» **WHAT TO PRODUCE**
Reproduce the passage on teacher education from "In many ways" to "universities is hypothetical.", switching "hypothetical" to "theoretical".

» **TEXT PASSAGE**

------

In many ways rather than changing teacher education this pedagogized society has simply created a “globalization of knowledge” about teaching and teacher education. The concerns over teachers’ subject matter knowledge, for example, in the USA have quickly become an issue in many other countries and yet professional learning – the very structures that created these apparent deficiencies - has not changed much. Teachers are still taught in the same way i.e. through workplace learning, and Governments increasingly seek to remove universities from the equation. It is as if what goes on in schools is real and what happens in universities is hypothetical.

While universities, and the teacher educators who work and research there, believe that aspiring teachers need to develop their “technical skills, competence and subject matter knowledge” they might also argue that such principles are “insignificant [on their own] for the preparation of teachers to meet the needs of twenty-first century schoolchildren”.

Rather than challenging the traditions we are repeatedly faced with “an education minister with a reform agenda” and a desire to right the errors of previous administrations: with the exception of the school-based element of teacher education. This ‘righting of wrongs’ occurs in policy statements but does not seek to change, or challenge, some of the ways we educate teachers. It would be easy at this point to demonise schools and laud the achievements of universities and yet both play their part in teacher education. That is not the point of this blog and I do not (and nor do the authors) place university-based teacher education on a pedestal. What we (they and now I) do, however, is challenge the uncontested notion that ‘workplace learning’ and ‘work’ readiness are always good.

Increasingly (and historically) there is support for the “training on the job model” and for the production of, and adherence to, “an intimidating list of standards and levels of performance by which a teacher may be ‘judged’”. Globally, working as teachers in schools during teacher education has been “retained, legislated for, and minimum time standard (i.e. number of days) established.” The truth is though there are “few if any definitive answers about how best to educate teachers for working in classrooms of the twenty-first century”.

------

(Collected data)

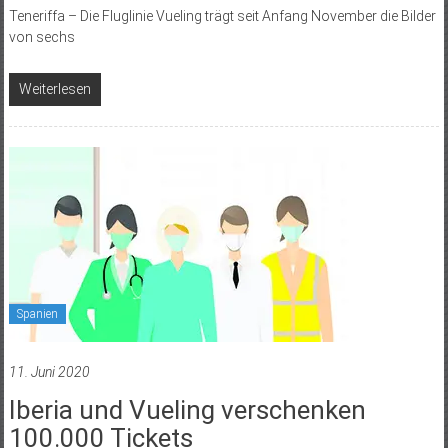
Teneriffa – Die Fluglinie Vueling trägt seit Anfang November die Bilder
von sechs
Weiterlesen
Spanien
11. Juni 2020
Iberia und Vueling verschenken
100.000 Tickets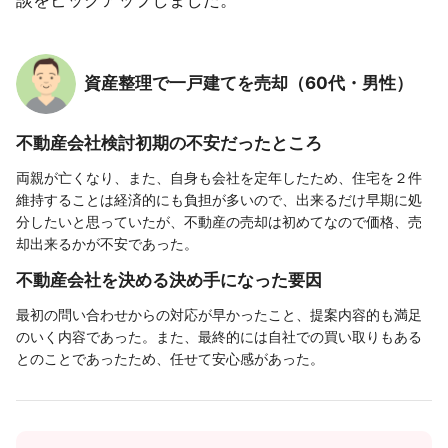
資産整理で一戸建てを売却（60代・男性）
不動産会社検討初期の不安だったところ
両親が亡くなり、また、自身も会社を定年したため、住宅を２件
維持することは経済的にも負担が多いので、出来るだけ早期に処
分したいと思っていたが、不動産の売却は初めてなので価格、売
却出来るかが不安であった。
不動産会社を決める決め手になった要因
最初の問い合わせからの対応が早かったこと、提案内容的も満足
のいく内容であった。また、最終的には自社での買い取りもある
とのことであったため、任せて安心感があった。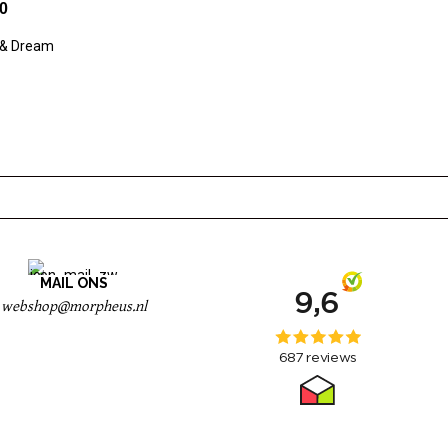
0
 & Dream
MAIL ONS
webshop@morpheus.nl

------

» **ANSWER SPACE**
In many ways rather than changing teacher education this pedagogized society has simply created a “globalization of knowledge” about teaching and teacher education. The concerns over teachers’ subject matter knowledge, for example, in the USA have quickly become an issue in many other countries and yet professional learning – the very structures that created these apparent deficiencies - has not changed much. Teachers are still taught in the same way i.e. through workplace learning, and Governments increasingly seek to remove universities from the equation. It is as if what goes on in schools is real and what happens in universities is theoretical.